I’m on a study project to improve my understanding of roleplaying games. To this end, I already have two reading projects, A Game Per Year and An Adventure Per Year. This is the third, with the goal of reading or playing 52 games made in the last few years. Originally I considered making this “A New RPG Per Week” and that’s where the number 52 comes from, even though a weekly schedule is probably not within my abilities.
Vampire: the Masquerade Companion is a sourcebook for Vampire: the Masquerade 5th Edition released as a free download. It expands the options of the base game by including information on the last three Clans that hadn’t received the 5th edition treatment and also on playing human and ghoul characters. The new Clans are Ravnos, Tzimisce and Salubri.
The Ravnos have been a difficult Clan for a long time because many past treatments have been racist towards the Roma. There have been attempts to make them less racist but so far the efforts have been wobbly. With this history in mind, I was very positively impressed with the new Ravnos as presented here.

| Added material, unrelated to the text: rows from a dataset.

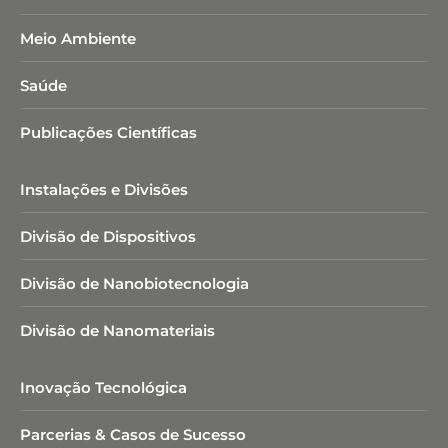
Meio Ambiente
Saúde
Publicações Científicas
Instalações e Divisões
Divisão de Dispositivos
Divisão de Nanobiotecnologia​
Divisão de Nanomateriais
Inovação Tecnológica
Parcerias & Casos de Sucesso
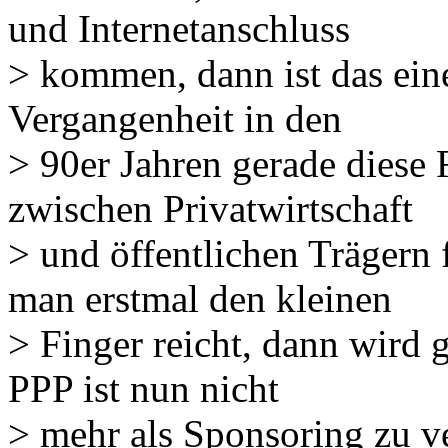
und Internetanschluss
> kommen, dann ist das eine
Vergangenheit in den
> 90er Jahren gerade dies
zwischen Privatwirtschaft
> und öffentlichen Trägern
man erstmal den kleinen
> Finger reicht, dann wird 
PPP ist nun nicht
> mehr als Sponsoring zu ve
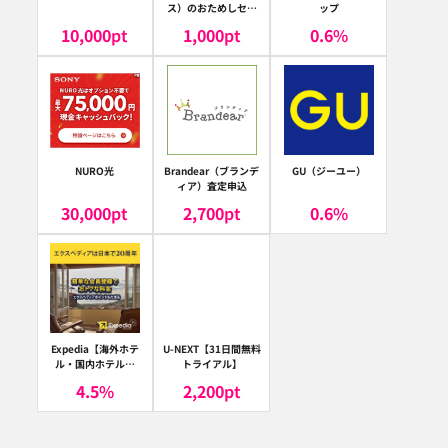
ス）のおためしセッ
ップ
ト
10,000
pt
1,000
pt
0.6
%
NURO光
Brandear（ブランデ
GU（ジーユー）
ィア）査定申込
30,000
pt
2,700
pt
0.6
%
Expedia【海外ホテ
U-NEXT【31日間無料
ル・国内ホテル予
トライアル】
約】（エクスペディ
4.5
%
2,200
pt
ア）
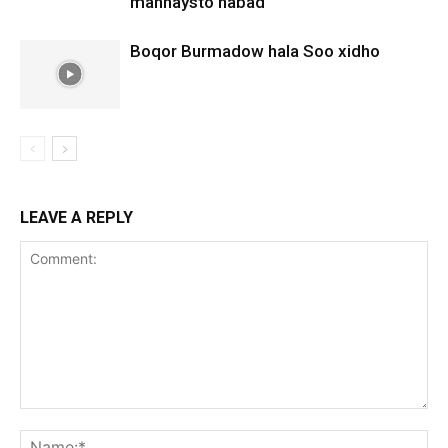
mannaysto nabad
Boqor Burmadow hala Soo xidho
LEAVE A REPLY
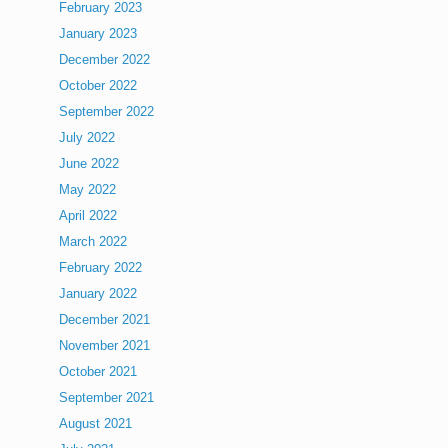
February 2023
January 2023
December 2022
October 2022
September 2022
July 2022
June 2022
May 2022
April 2022
March 2022
February 2022
January 2022
December 2021
November 2021
October 2021
September 2021
August 2021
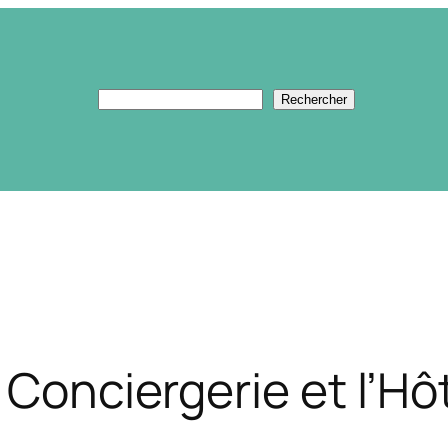
Rechercher
Rechercher
 Conciergerie et l’Hôt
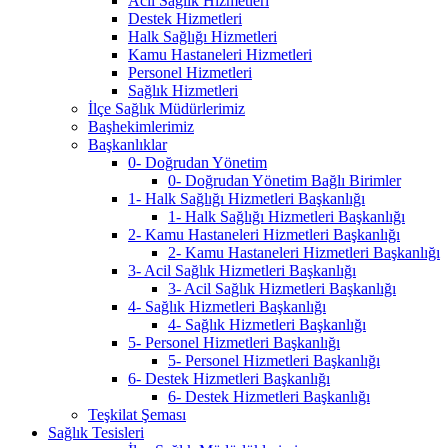
Acil Sağlık Hizmetleri
Destek Hizmetleri
Halk Sağlığı Hizmetleri
Kamu Hastaneleri Hizmetleri
Personel Hizmetleri
Sağlık Hizmetleri
İlçe Sağlık Müdürlerimiz
Başhekimlerimiz
Başkanlıklar
0- Doğrudan Yönetim
0- Doğrudan Yönetim Bağlı Birimler
1- Halk Sağlığı Hizmetleri Başkanlığı
1- Halk Sağlığı Hizmetleri Başkanlığı
2- Kamu Hastaneleri Hizmetleri Başkanlığı
2- Kamu Hastaneleri Hizmetleri Başkanlığı
3- Acil Sağlık Hizmetleri Başkanlığı
3- Acil Sağlık Hizmetleri Başkanlığı
4- Sağlık Hizmetleri Başkanlığı
4- Sağlık Hizmetleri Başkanlığı
5- Personel Hizmetleri Başkanlığı
5- Personel Hizmetleri Başkanlığı
6- Destek Hizmetleri Başkanlığı
6- Destek Hizmetleri Başkanlığı
Teşkilat Şeması
Sağlık Tesisleri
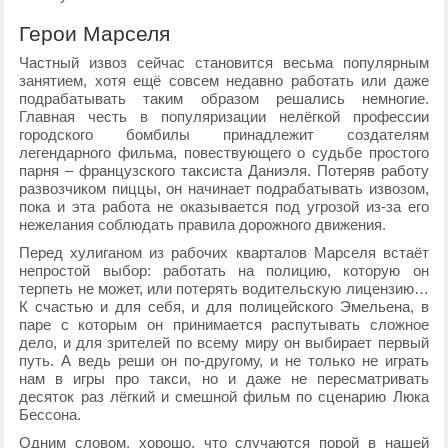
Герои Марселя
Частный извоз сейчас становится весьма популярным
занятием, хотя ещё совсем недавно работать или даже
подрабатывать таким образом решались немногие.
Главная честь в популяризации нелёгкой профессии
городского бомбилы принадлежит создателям
легендарного фильма, повествующего о судьбе простого
парня – французского таксиста Даниэля. Потеряв работу
развозчиком пиццы, он начинает подрабатывать извозом,
пока и эта работа не оказывается под угрозой из-за его
нежелания соблюдать правила дорожного движения.
Перед хулиганом из рабочих кварталов Марселя встаёт
непростой выбор: работать на полицию, которую он
терпеть не может, или потерять водительскую лицензию…
К счастью и для себя, и для полицейского Эмельена, в
паре с которым он принимается распутывать сложное
дело, и для зрителей по всему миру он выбирает первый
путь. А ведь реши он по-другому, и не только не играть
нам в игры про такси, но и даже не пересматривать
десяток раз лёгкий и смешной фильм по сценарию Люка
Бессона.
Одним словом, хорошо, что случаются порой в нашей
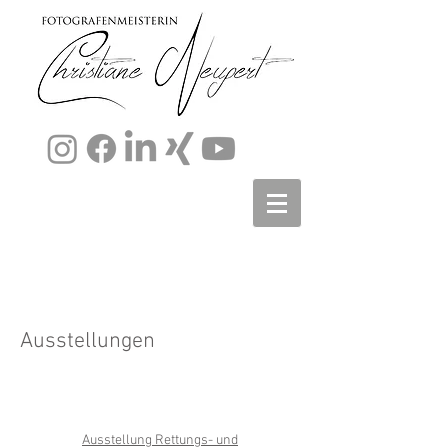
Ausstellungen
Ausstellung Rettungs- und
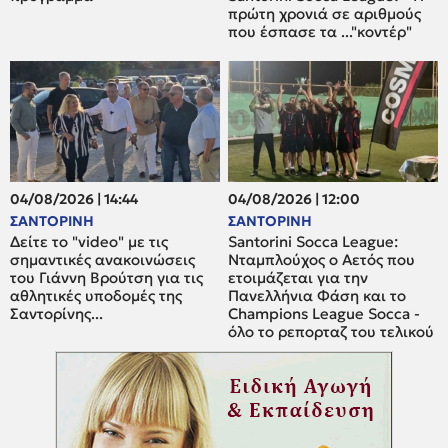
πρώτη χρονιά σε αριθμούς
που έσπασε τα ..."κοντέρ"
04/08/2026 | 14:44
04/08/2026 | 12:00
ΣΑΝΤΟΡΙΝΗ
ΣΑΝΤΟΡΙΝΗ
Δείτε το "video" με τις
Santorini Socca League:
σημαντικές ανακοινώσεις
Νταμπλούχος ο Αετός που
του Γιάννη Βρούτση για τις
ετοιμάζεται για την
αθλητικές υποδομές της
Πανελλήνια Φάση και το
Σαντορίνης...
Champions League Socca -
όλο το ρεπορταζ του τελικού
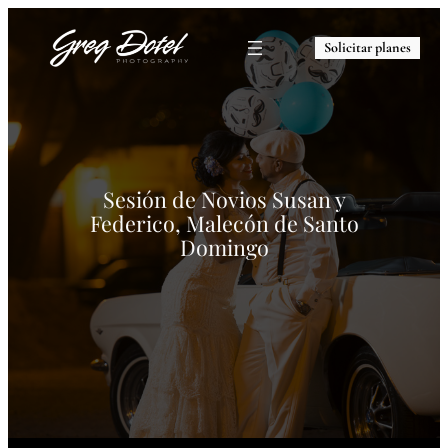
Solicitar planes
Sesión de Novios Susan y
Federico, Malecón de Santo
Domingo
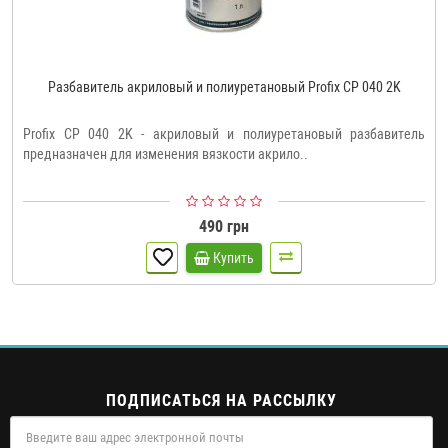
Разбавитель акриловый и полиуретановый Profix CP 040 2K
Profix CP 040 2K - акриловый и полиуретановый разбавитель
предназначен для изменения вязкости акрило..
490 грн
Купить
ПОДПИСАТЬСЯ НА РАССЫЛКУ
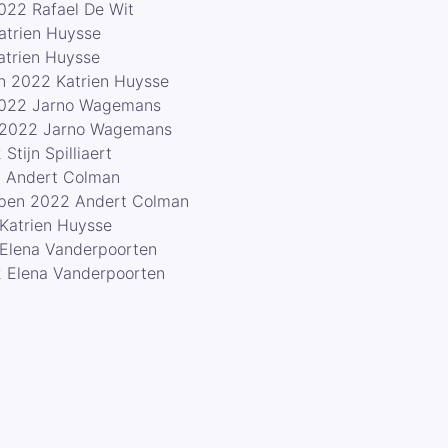
022 Rafael De Wit
atrien Huysse
trien Huysse
n 2022 Katrien Huysse
 2022 Jarno Wagemans
r 2022 Jarno Wagemans
tijn Spilliaert
2 Andert Colman
rpen 2022 Andert Colman
Katrien Huysse
 Elena Vanderpoorten
2 Elena Vanderpoorten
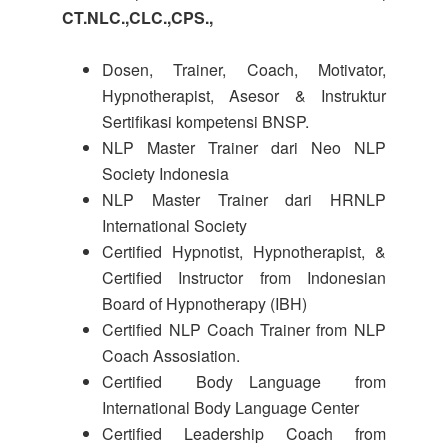
CT.NLC.,CLC.,CPS.,
Dosen, Trainer, Coach, Motivator,
Hypnotherapist, Asesor & Instruktur
Sertifikasi kompetensi BNSP.
NLP Master Trainer dari Neo NLP
Society Indonesia
NLP Master Trainer dari HRNLP
International Society
Certified Hypnotist, Hypnotherapist, &
Certified Instructor from Indonesian
Board of Hypnotherapy (IBH)
Certified NLP Coach Trainer from NLP
Coach Assosiation.
Certified Body Language from
International Body Language Center
Certified Leadership Coach from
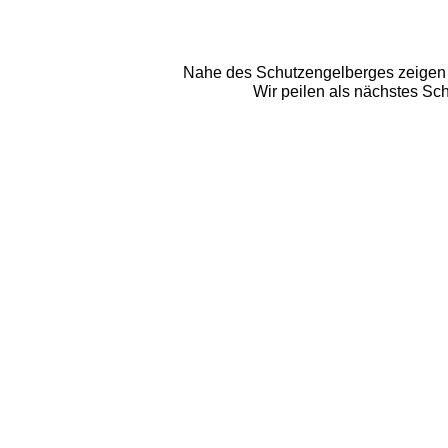
Nahe des Schutzengelberges zeigen un
Wir peilen als nächstes Sc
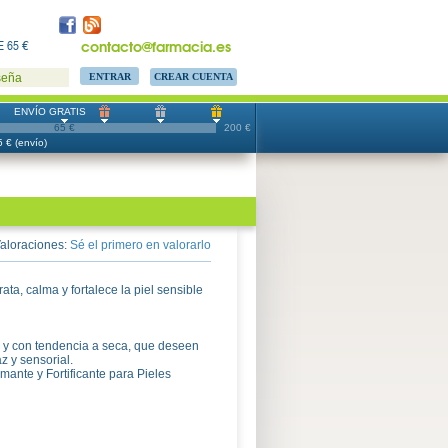
contacto@farmacia.es
 65 €
CREAR CUENTA
seña
ENVÍO GRATIS
65 €
200 €
 € (envío)
aloraciones:
Sé el primero en valorarlo
, calma y fortalece la piel sensible
e y con tendencia a seca, que deseen
z y sensorial.
mante y Fortificante para Pieles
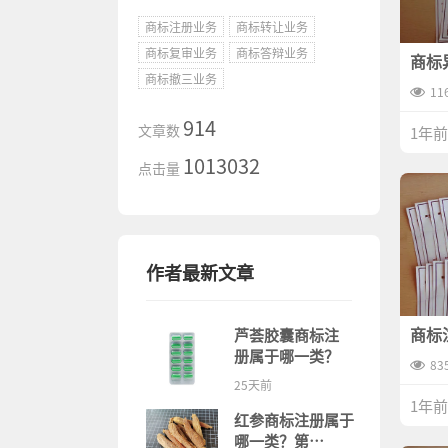
商标注册业务
商标转让业务
商标复审业务
商标答辩业务
商标
由到
商标撤三业务
的一
11
914
文章数
1年前
1013032
点击量
作者最新文章
商标
芦荟胶囊商标注
些技
册属于哪一类？
83
25天前
1年前
红参商标注册属于
哪一类？第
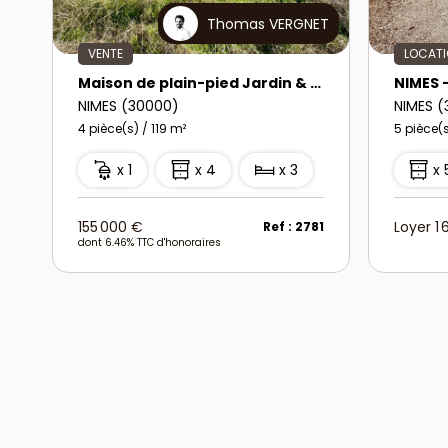
Thomas VERGNET
VENTE
LOCAT
Maison de plain-pied Jardin & Garage
NIMES 
NIMES (30000)
NIMES 
4 pièce(s) / 119 m²
5 pièce(s
x 1
x 4
x 3
x 
155 000 €
Loyer 1
Ref : 2781
dont 6.46% TTC d'honoraires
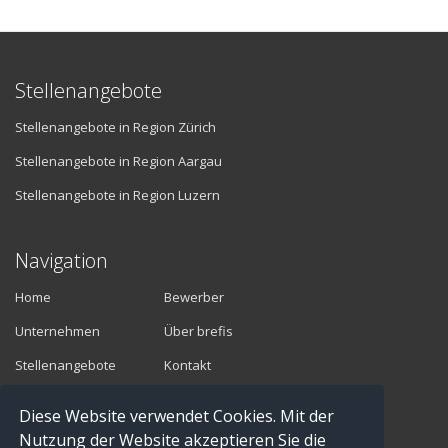
Stellenangebote
Stellenangebote in Region Zürich
Stellenangebote in Region Aargau
Stellenangebote in Region Luzern
Navigation
Home
Bewerber
Unternehmen
Über brefis
Stellenangebote
Kontakt
Diese Website verwendet Cookies. Mit der
Vermittler
Nutzung der Website akzeptieren Sie die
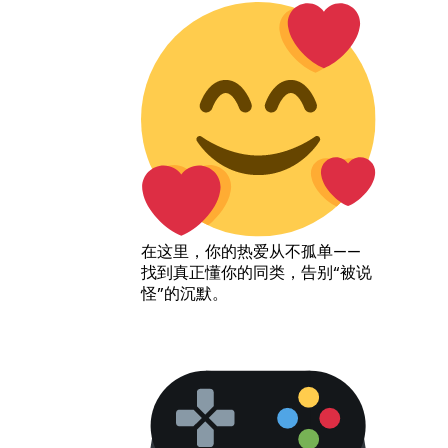
在这里，你的热爱从不孤单——
找到真正懂你的同类，告别“被说
怪”的沉默。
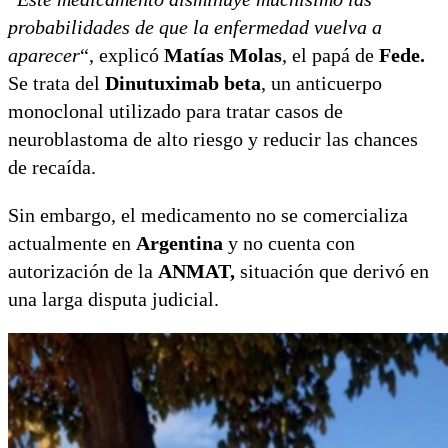
probabilidades de que la enfermedad vuelva a
aparecer
“, explicó
Matías Molas
, el papá de
Fede.
Se trata del
Dinutuximab beta
, un anticuerpo
monoclonal utilizado para tratar casos de
neuroblastoma de alto riesgo y reducir las chances
de recaída.
Sin embargo, el medicamento no se comercializa
actualmente en
Argentina
y no cuenta con
autorización de la
ANMAT,
situación que derivó en
una larga disputa judicial.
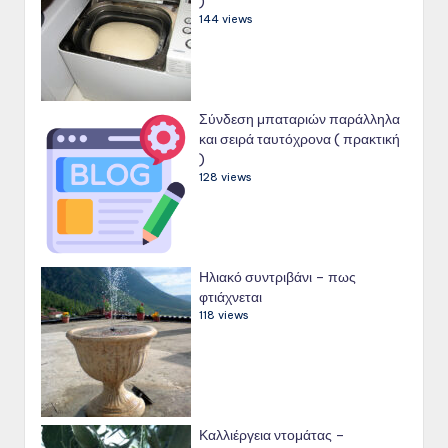
)
144 views
Σύνδεση μπαταριών παράλληλα
και σειρά ταυτόχρονα ( πρακτική
)
128 views
Ηλιακό συντριβάνι – πως
φτιάχνεται
118 views
Καλλιέργεια ντομάτας –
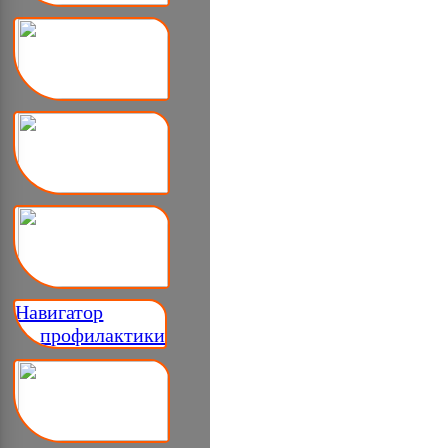
Навигатор
__ профилактики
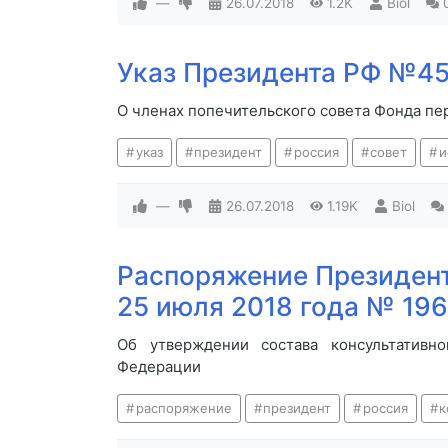
—
26.07.2018
1.2K
Biol
Указ Президента РФ №451
О членах попечительского совета Фонда п
указ
президент
россия
совет
и
—
26.07.2018
1.19K
Biol
Распоряжение Президент
25 июля 2018 года № 196
Об утверждении состава консультативно
Федерации
распоряжение
президент
россия
к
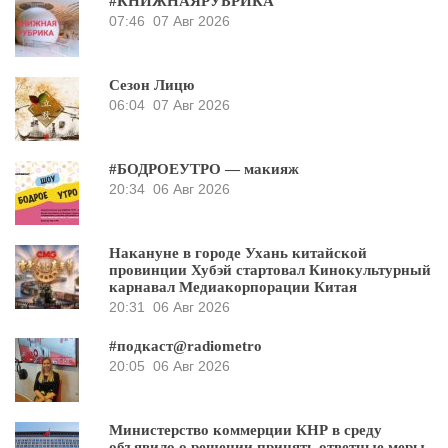
#КНИЖНАЯРУБРИКА
07:46
07 Авг 2026
Сезон Лицю
06:04
07 Авг 2026
#БОДРОЕУТРО — макияж
20:34
06 Авг 2026
Накануне в городе Ухань китайской
провинции Хубэй стартовал Кинокультурный
карнавал Медиакорпорации Китая
20:31
06 Авг 2026
#подкаст@radiometro
20:05
06 Авг 2026
Министерство коммерции КНР в среду
объявило о решении принять ответные меры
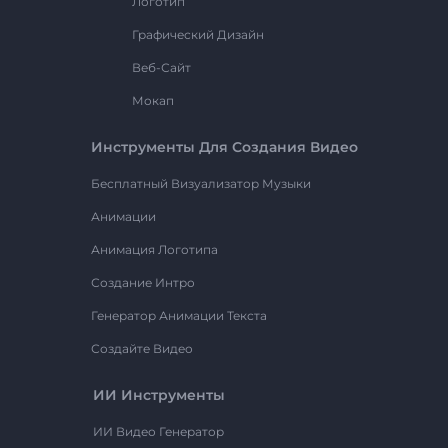
Логотип
Графический Дизайн
Веб-Сайт
Мокап
Инструменты Для Создания Видео
Бесплатный Визуализатор Музыки
Анимации
Анимация Логотипа
Создание Интро
Генератор Анимации Текста
Создайте Видео
ИИ Инструменты
ИИ Видео Генератор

Uncoupled from specific real-life ethnic groups, the Ravnos as presented here have a distinct space in the World of Darkness of the 5th edition. Their history draws from the excesses of the turn-of-the-millennium Vampire metaplot without requiring any understanding of it. What matters is that the Ravnos are scarce, young, left to make their own destinies.
Many roleplaying game companies are struggling to modernize games that have sexist or racist elements, Wizards of the Coast and D&D the most famous among them. It’s nice to see what looks like a success.
At the end of the Companion, there are minor changes to the 5th edition rules, the result of feedback from a couple of years of play. Each change is accompanied by a short designer note. I really like this detail. It explains why a specific change has been made, making it easier for people to understand the effect of game mechanical changes.